Der Blankensteiner ist in Hattingen präsent. Und findet das gut. „Blankensteiner durch und durch zu sein und dennoch wach und interessiert für den Blick darüber hinaus, ist kein Gegensatz“, sagt Egon Stratmann. Das müssten auch Alt-Blankensteiner zur Kenntnis nehmen: „Wir werden immer weniger. Und: Die alte Gemütlichkeit mit sieben Gaststätten plus Café, sie ist vorbei.“ Neues Leben ziehe ein. Und die Blankensteiner sollten glücklich darüber sein, auch wenn der Ortskern manchmal aussieht wie ein riesengroßer Parkplatz. „Gut, dass der Marktplatz mit dem Stadtmuseum und der Burghof noch Ruhezonen sind“, macht der Künstler seinen Blankensteinern Mut.

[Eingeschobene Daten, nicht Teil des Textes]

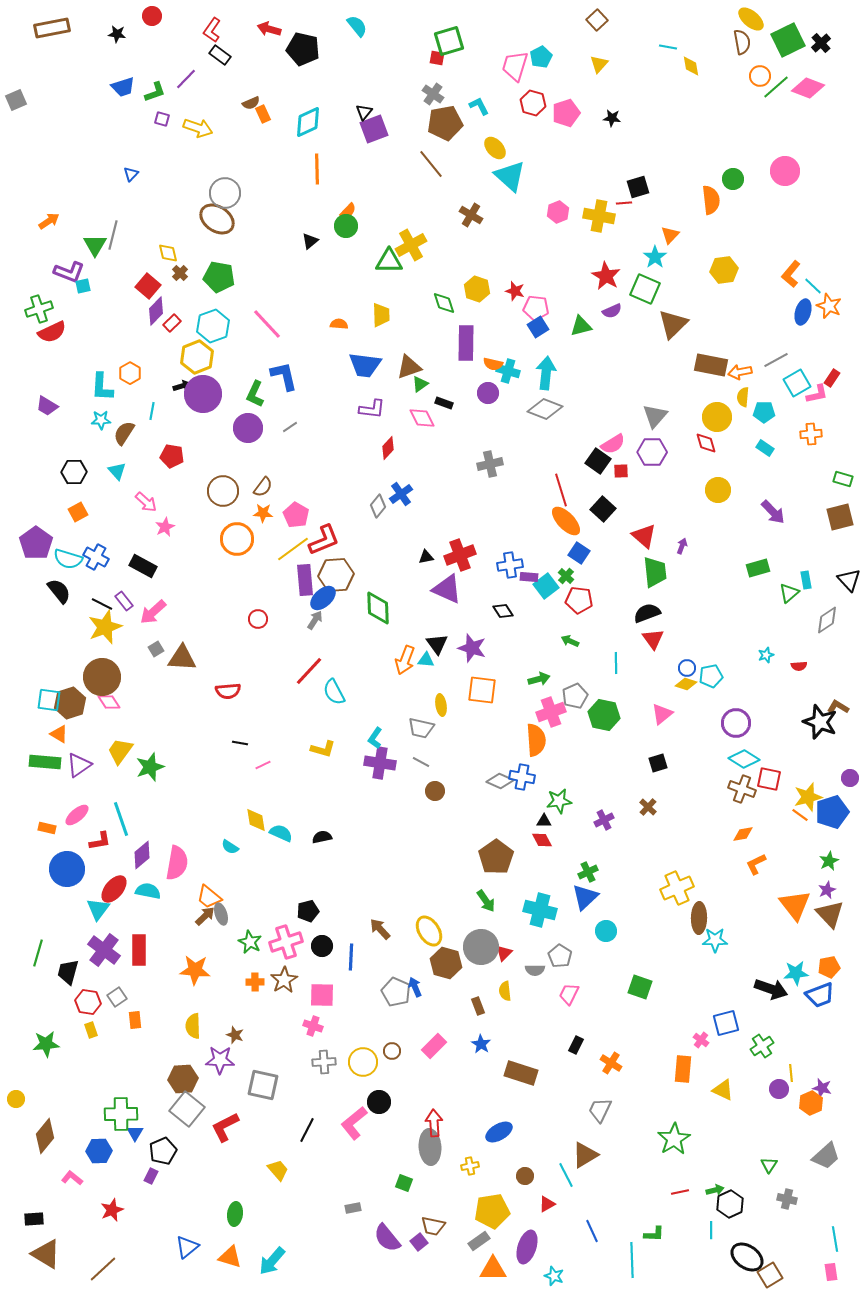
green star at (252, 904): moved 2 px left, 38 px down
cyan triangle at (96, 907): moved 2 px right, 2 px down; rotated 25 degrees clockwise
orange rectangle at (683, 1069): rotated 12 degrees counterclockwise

Bürgergesellschaft und Heimatverein lobt Egon Stratmann für ihre historische Arbeit ausdrücklich. Es gehe aber auch um das Zusammenwachsen mit den Neubürgern und jungen Menschen. Das Stadtmuseum, die beiden Kirchen, die Burg – das Blankensteiner Ensemble sei einmalig, findet Stratmann. Was ihn noch mehr freut: dass die Kirchen inzwischen Hochzeitskirchen sind. „Das ist unsere Zukunft.“
Glasfenster aus Blankenstein sind plötzlich weltpolitisch aktuell
In der vergangenen Woche erst hat Egon Stratmann die Auftragsarbeit erledigt, verpackt und an den Bestimmungsort am Niederrhein verschickt: zwei Fenster für eine denkmalgeschützte Kirche. Fürs Pfingstfenster hat sich die Gemeinde einen Hinweis auf das Sprachenwunder gewünscht – erkennbar durch den Ausruf „Ohne Angst“, geschrieben in vielen Sprachen. Und genau an dieser Stelle bekommt die Arbeit von Egon Stratmann jetzt plötzlich einen aktuellen Bezug zum Weltgeschehen.
Denn „Ohne Angst“ hat der Blankensteiner auf dem Fenster auch in hebräischer und arabischer Sprache eingearbeitet – direkt untereinander. Gestaltet lange vor dem Ausbruch des aktuellen Gaza-Krieges, wirkt das Fenster jetzt umso mehr wie ein Fanal für den Frieden.
Für Egon Stratmann sind die Fenster nicht die erste künstlerische Berührung mit dem Krieg. Noch heute hat er Kontakt zu einer Enkelin der jüdischen Familie Blume, die einst in Blankenstein wohnte und dann von den Nazis verfolgt wurde. Die Mutter wurde ermordet, die Kinder flohen nach Südamerika.
Nach der Zwangsarbeiter-Ausstellung 2003 im Stadtmuseum in Blankenstein brachte Stratmann die Verlegung von „Stolpersteinen“ auch in Hattingen auf den Weg. Er stellte den Kontakt zum Kölner Künstler Gunter Demnig her.